The next location is 127 miles away (~2.5 hours).
Head south towards the town of Seward on US-1. Take your time to explore along the way. This road to Seward hugs Turnagain Arm, in which you will likely beluga whales with sheep up in the mountains.
About halfway to your destination, US-1 makes a right and continues towards Cooper Landing. This is not the way to Seward, but it should be a road you explore, either now on the drive down, or during one of your days down here.
Kenai Fjords National Park
Jaw-droppingly beautiful, Kenai Fjords National Park plays host to some of the state’s most spectacular fjords and glaciers.
Hiking is a great way to experience this park and its many glaciers. Exit Glacier Nature Center has an easy 1-mile round trip trail to see the glacier, and it’s retreat up the valley. Walk an extra mile via a more strenuous trail, and you can make your way to the toe of this glacier. Edge of the Glacier Trail is a 2.5 mile round trip steep climb up bedrock to the side of a glacier.
Some great tour operators also offer half- or full-day cruises that take you out to witness the Fjord’s majesty. These boat tours are some of the best ways to view some of the more tan 400 miles of coastline inside this park. The coast is littered with ice, rocks, caves and sealife. Two popular cruise operators are Major Marine Tours and Kenai Fjords Trails.
The next location is 238 miles away (~4.5 hours).
After your stay in Seward comes to an end, we are going to go back north past Anchorage, and continue until we reach the town of Talkeetna. This leg of the trip is a bit longer, and should take you about 4.5 hours start-to-finish with no stops. But you should make stops…. lots of them. Explore everything you can and make a full day of it.
Be sure to make a stop in the scenic town of Girdwood, about 90 miles (145 km) from Seward. Here you can pan for gold, go for a hike, or ride the Alyeska Resort Aerial Tramway for a spectacular panoramic view.
Denali National Park
Getting to the park from Talkeetna is just a short drive north on George Parks Highway. Just before you reach the town of Healy is the entrance to Park Road and the park’s main entrance. While there are three main visitors centers within the park, only the Denali Visitor Center at mile 1.5 Park Road processes entrance fees.
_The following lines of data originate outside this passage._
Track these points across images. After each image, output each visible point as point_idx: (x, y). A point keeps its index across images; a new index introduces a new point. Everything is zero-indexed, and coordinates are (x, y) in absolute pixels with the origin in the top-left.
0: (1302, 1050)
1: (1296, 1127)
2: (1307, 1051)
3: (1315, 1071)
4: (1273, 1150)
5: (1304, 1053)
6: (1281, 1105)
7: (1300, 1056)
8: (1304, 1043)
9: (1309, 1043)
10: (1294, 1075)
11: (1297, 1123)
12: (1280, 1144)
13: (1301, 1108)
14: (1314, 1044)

The 92-mile Denali Park Road is the only way into the park, and is only accessible to private vehicles up to mile 15. If you want to continue down the road, you must reserve shuttle or tour bus tickets ahead of time. While this may seem like an inconvenience, this road extension is quite rugged, with no shoulder and narrow passes, so it should be a relief to not have to drive it. Buses go all the way out to Kantishna at the end of the road, but that doesn’t happen until June due to weather conditions. The bus ride should take around 4 hours.
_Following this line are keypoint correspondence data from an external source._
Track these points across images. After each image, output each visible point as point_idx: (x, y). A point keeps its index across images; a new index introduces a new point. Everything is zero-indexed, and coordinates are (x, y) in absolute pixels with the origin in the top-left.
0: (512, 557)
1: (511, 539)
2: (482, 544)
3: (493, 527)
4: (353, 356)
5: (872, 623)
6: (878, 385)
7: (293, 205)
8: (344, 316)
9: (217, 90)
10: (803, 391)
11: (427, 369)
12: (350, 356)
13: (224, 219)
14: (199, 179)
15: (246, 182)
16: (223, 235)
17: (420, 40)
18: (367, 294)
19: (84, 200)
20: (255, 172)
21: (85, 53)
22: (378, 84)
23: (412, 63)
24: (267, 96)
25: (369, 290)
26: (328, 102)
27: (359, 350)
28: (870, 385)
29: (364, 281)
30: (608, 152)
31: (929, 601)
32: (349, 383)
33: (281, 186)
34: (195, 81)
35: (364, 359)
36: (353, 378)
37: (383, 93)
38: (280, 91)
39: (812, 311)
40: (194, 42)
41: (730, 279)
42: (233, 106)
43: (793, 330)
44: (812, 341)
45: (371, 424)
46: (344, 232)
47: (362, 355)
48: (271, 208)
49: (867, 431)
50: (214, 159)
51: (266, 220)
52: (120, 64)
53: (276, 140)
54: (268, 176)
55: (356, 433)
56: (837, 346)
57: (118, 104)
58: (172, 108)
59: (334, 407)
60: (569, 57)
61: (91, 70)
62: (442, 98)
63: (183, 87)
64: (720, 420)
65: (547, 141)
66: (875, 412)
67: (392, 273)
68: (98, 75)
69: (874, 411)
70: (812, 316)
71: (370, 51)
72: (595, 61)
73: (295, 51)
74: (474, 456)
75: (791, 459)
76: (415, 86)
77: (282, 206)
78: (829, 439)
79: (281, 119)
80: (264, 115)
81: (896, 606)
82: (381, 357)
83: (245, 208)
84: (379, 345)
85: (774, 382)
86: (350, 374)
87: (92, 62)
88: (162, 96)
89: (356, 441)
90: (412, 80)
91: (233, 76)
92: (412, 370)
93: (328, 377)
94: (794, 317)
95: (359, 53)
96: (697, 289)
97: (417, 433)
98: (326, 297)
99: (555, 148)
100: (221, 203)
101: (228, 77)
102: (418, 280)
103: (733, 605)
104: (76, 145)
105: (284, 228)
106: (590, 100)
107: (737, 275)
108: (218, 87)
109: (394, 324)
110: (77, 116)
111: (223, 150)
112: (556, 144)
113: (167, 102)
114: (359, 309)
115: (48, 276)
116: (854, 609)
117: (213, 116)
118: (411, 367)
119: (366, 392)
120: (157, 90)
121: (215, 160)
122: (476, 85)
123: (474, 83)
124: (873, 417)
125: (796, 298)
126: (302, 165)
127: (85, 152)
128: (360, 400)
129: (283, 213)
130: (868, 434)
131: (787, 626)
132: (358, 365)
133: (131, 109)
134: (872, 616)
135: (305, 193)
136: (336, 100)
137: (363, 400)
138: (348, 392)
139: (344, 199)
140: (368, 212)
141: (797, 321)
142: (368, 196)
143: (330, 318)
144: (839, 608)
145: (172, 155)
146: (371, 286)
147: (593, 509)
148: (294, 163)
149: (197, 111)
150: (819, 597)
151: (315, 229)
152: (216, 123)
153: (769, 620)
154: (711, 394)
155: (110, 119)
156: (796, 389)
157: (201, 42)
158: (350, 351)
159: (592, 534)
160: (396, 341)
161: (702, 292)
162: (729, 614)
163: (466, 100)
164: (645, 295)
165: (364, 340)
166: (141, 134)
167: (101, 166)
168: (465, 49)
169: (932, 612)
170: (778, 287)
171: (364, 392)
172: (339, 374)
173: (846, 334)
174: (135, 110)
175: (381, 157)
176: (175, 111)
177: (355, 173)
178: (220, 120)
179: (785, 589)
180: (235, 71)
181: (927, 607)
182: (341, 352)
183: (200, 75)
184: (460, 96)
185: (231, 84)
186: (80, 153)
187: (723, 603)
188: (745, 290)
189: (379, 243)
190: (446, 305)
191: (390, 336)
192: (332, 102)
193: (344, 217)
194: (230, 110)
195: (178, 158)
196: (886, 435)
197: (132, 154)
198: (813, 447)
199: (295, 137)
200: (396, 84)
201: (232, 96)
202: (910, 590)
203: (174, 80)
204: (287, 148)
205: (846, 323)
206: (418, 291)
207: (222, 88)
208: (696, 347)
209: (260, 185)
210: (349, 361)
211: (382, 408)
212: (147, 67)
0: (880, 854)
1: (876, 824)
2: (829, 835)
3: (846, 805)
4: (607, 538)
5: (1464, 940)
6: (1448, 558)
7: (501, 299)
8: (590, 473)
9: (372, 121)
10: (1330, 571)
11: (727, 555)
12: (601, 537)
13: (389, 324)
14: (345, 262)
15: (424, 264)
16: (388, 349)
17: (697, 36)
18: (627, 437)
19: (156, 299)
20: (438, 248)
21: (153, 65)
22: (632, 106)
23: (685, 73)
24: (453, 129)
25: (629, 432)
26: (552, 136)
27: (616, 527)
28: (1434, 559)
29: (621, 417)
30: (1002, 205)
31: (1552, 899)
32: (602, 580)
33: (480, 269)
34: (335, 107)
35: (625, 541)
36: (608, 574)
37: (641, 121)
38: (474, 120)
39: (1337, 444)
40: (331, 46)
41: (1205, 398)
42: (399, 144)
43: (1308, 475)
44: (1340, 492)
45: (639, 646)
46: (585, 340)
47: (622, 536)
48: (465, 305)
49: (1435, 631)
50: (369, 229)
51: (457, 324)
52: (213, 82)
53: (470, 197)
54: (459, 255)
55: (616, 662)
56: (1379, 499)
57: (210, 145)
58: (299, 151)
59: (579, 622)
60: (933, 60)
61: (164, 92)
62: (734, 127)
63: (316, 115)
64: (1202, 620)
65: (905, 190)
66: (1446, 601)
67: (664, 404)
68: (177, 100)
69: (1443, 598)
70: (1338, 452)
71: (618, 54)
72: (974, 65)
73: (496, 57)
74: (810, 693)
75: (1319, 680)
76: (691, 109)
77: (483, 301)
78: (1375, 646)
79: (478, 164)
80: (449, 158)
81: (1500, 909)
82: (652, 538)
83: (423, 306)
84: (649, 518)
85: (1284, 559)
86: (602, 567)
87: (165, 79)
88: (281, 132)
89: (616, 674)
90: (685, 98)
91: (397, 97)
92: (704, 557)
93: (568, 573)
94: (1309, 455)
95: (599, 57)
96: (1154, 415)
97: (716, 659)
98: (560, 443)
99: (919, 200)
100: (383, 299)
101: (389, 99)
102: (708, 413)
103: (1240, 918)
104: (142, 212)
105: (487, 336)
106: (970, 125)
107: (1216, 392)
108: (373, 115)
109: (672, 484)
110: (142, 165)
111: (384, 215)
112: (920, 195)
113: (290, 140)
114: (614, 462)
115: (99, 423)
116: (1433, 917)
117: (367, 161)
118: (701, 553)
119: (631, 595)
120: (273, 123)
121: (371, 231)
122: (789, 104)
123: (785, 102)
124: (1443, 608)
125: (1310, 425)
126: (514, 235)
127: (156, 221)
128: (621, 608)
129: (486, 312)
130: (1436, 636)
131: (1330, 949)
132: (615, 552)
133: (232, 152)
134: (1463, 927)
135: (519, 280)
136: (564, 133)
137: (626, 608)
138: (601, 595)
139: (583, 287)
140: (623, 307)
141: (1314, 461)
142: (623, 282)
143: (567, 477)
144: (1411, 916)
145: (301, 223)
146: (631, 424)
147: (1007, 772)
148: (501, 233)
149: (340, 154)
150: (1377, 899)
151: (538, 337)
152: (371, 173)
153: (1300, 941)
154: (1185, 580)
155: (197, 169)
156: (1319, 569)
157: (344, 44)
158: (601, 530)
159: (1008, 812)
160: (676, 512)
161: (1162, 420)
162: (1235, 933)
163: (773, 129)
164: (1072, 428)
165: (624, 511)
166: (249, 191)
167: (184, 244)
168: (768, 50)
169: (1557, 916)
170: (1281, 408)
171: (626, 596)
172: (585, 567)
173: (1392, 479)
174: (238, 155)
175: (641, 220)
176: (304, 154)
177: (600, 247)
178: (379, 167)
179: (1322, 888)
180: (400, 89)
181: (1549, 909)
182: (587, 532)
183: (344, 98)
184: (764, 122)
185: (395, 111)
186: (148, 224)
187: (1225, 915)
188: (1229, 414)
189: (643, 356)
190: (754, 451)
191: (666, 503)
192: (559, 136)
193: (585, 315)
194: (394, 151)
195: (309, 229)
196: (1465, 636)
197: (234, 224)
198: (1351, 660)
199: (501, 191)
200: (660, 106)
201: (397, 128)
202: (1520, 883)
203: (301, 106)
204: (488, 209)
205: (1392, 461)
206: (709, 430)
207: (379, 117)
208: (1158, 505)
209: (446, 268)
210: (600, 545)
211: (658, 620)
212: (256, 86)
Most of the maintained trails in Denali are short and difficult. The best hike in the park is the Eielson Alpine Trail that is just less than 2 miles round trip, but gains a whopping 1,010 in elevation. To get to the trailhead you’ll need to take the bus out to the visitor’s center by the same name.
The best family-friendly trail is the Savage River Loop, which clicks in at about an hour round-trip and is mostly level. You get fantastic views of the glacier-carved river valley, with mountain peaks all around.
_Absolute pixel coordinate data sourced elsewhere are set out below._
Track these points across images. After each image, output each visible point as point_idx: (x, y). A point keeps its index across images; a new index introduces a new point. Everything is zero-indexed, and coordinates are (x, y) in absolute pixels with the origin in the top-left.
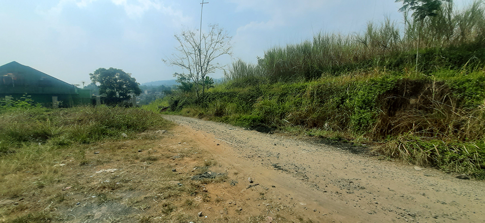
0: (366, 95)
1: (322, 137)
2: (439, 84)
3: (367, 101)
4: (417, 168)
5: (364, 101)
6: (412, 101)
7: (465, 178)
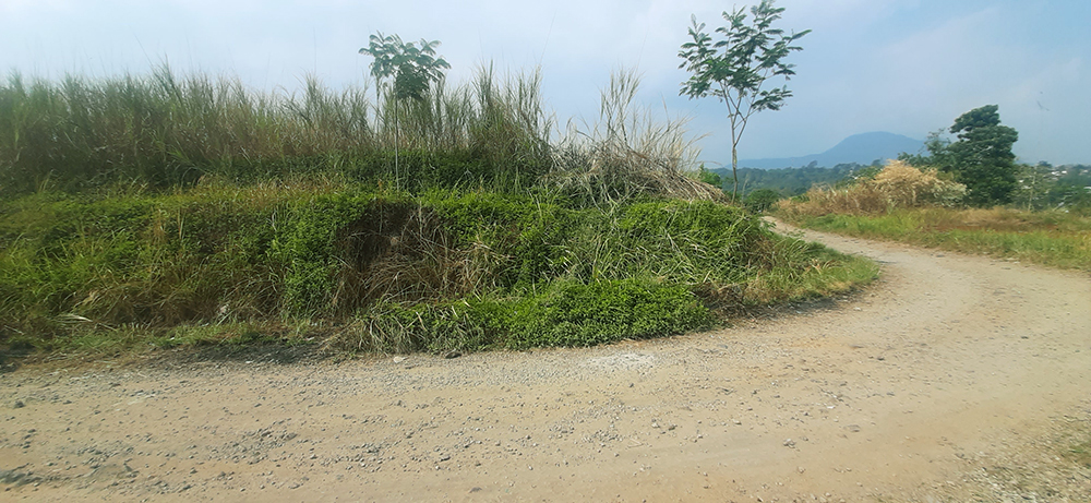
0: (312, 231)
1: (205, 343)
2: (427, 211)
3: (315, 243)
4: (397, 359)
5: (309, 244)
6: (394, 240)
7: (457, 355)
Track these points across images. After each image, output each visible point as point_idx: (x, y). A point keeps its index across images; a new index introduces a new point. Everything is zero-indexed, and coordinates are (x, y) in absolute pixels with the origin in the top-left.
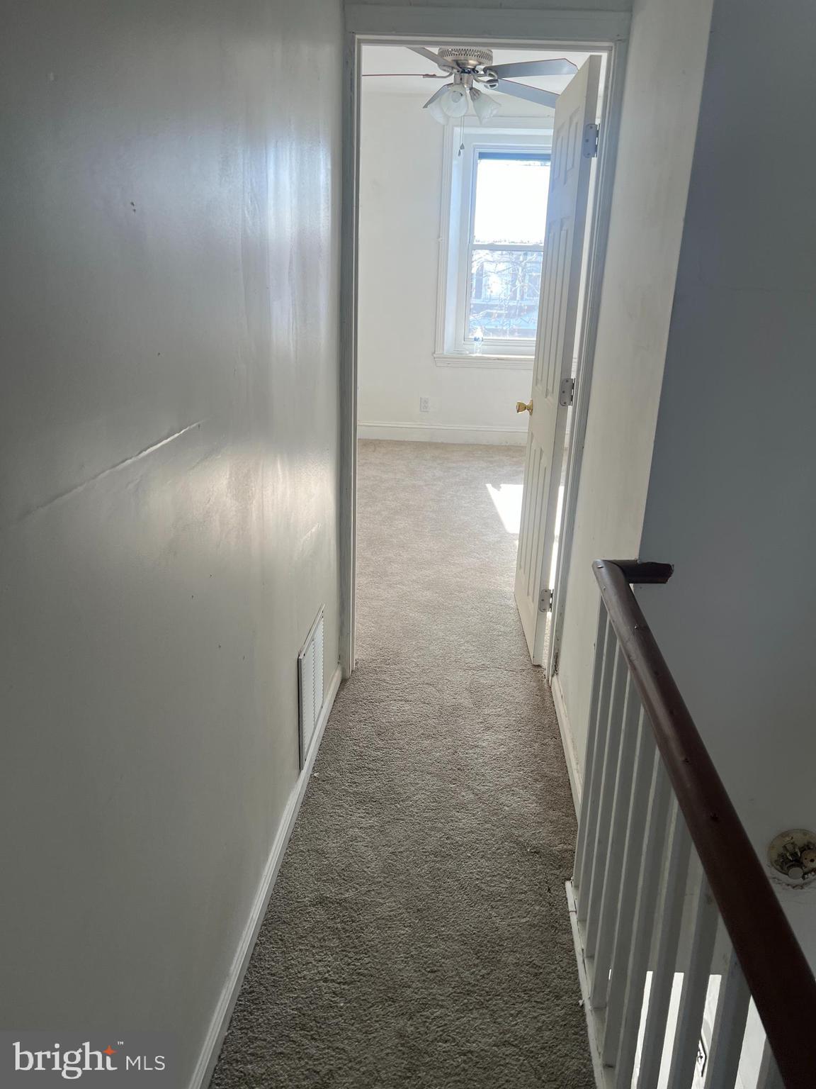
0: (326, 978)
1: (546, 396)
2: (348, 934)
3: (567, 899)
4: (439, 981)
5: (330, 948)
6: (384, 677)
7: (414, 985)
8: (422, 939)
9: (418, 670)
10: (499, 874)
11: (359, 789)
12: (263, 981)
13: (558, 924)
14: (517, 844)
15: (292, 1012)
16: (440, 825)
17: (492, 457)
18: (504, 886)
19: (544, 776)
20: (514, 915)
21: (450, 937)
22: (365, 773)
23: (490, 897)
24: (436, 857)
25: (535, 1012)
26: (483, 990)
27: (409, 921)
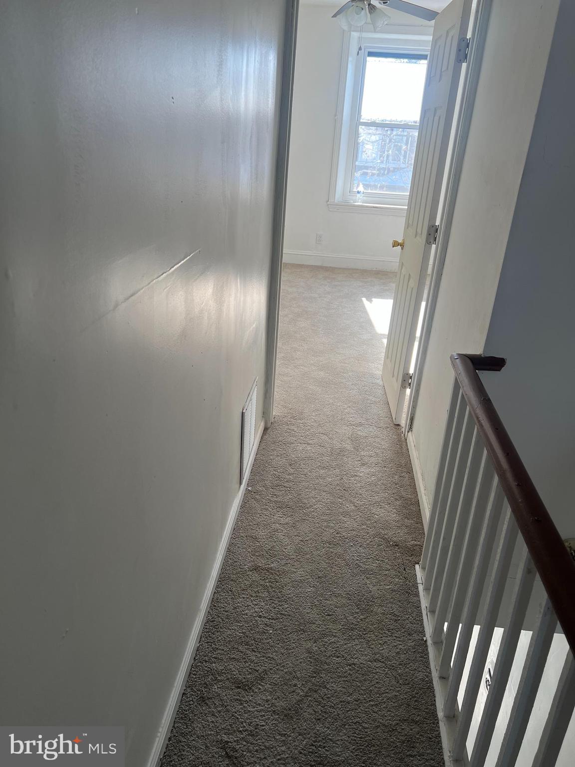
0: (261, 615)
1: (416, 236)
2: (273, 590)
3: (416, 575)
4: (333, 621)
5: (263, 598)
6: (292, 427)
7: (317, 623)
8: (322, 595)
9: (315, 424)
10: (371, 557)
11: (278, 499)
12: (220, 615)
13: (411, 590)
14: (384, 539)
15: (239, 634)
16: (332, 525)
17: (366, 278)
18: (375, 565)
19: (401, 497)
20: (381, 584)
21: (339, 595)
22: (282, 489)
23: (365, 572)
24: (330, 545)
25: (395, 642)
26: (362, 628)
27: (313, 584)
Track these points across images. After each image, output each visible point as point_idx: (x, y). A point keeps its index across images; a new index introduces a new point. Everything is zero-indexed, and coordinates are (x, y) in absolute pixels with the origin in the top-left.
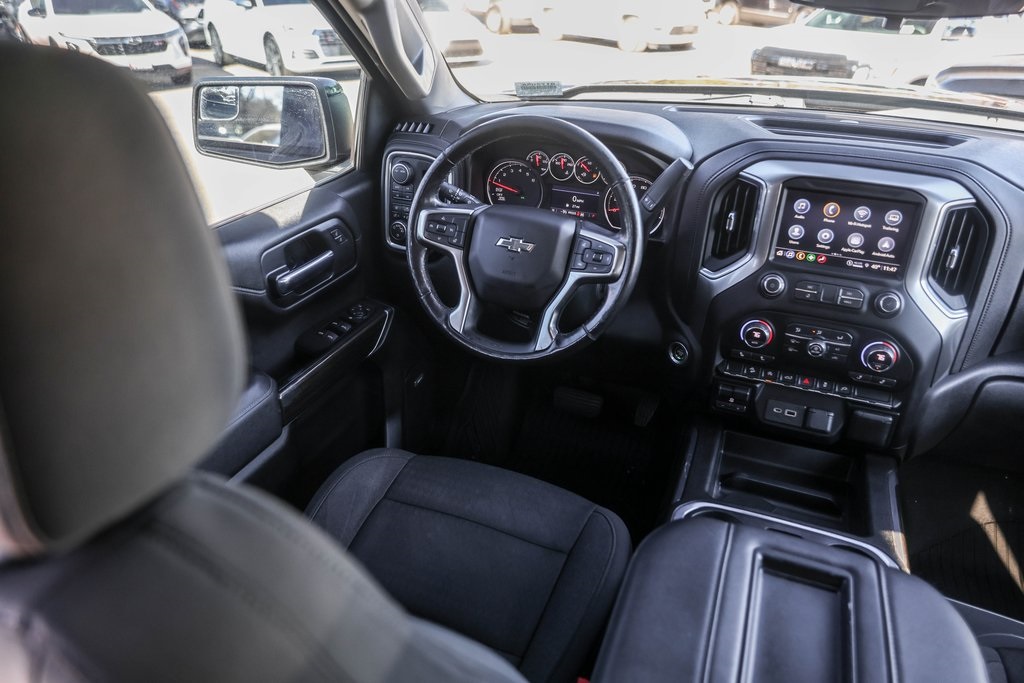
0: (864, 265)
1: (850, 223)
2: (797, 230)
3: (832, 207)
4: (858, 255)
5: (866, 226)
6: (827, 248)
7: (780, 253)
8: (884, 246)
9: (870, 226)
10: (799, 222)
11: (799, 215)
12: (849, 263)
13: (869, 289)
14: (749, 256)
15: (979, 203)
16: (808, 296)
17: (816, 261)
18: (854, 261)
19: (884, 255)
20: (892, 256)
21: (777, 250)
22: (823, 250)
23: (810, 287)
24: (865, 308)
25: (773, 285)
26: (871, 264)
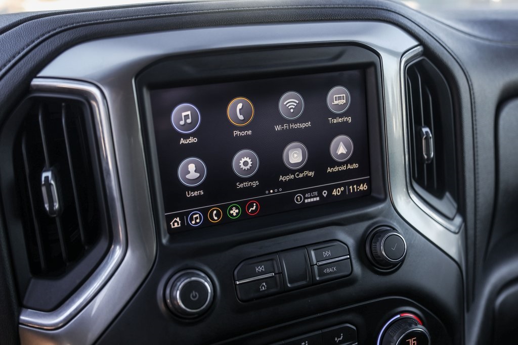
0: (320, 195)
1: (278, 128)
2: (192, 167)
3: (240, 106)
4: (307, 181)
5: (303, 126)
6: (255, 184)
7: (176, 224)
8: (339, 153)
9: (309, 124)
10: (189, 151)
11: (186, 137)
12: (298, 199)
13: (350, 234)
14: (118, 252)
15: (428, 52)
16: (263, 287)
17: (244, 215)
18: (304, 193)
19: (343, 168)
20: (355, 166)
21: (169, 219)
22: (249, 191)
23: (260, 269)
24: (357, 269)
25: (194, 295)
26: (330, 190)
The next location is 113 miles away (~2 hours).
When your trip is about to come to an end, leave Talkeetna, and head south back to Anchorage. This drive takes about 2 hours, and it was one you’ve already driven, so there isn’t much need to do any exploring. Depending on your flight time, you may be able to just leave the morning of your flight, however to be safe, it might be better to just get a cheap hotel room in Anchorage.
It’s finally time to head home.
After a lot of jet lag, especially if you are coming from the East Coast. The time difference is 5 hours, and you’ll have 10+ hours of flying. You are going to be exhausted, but it will have been worth it.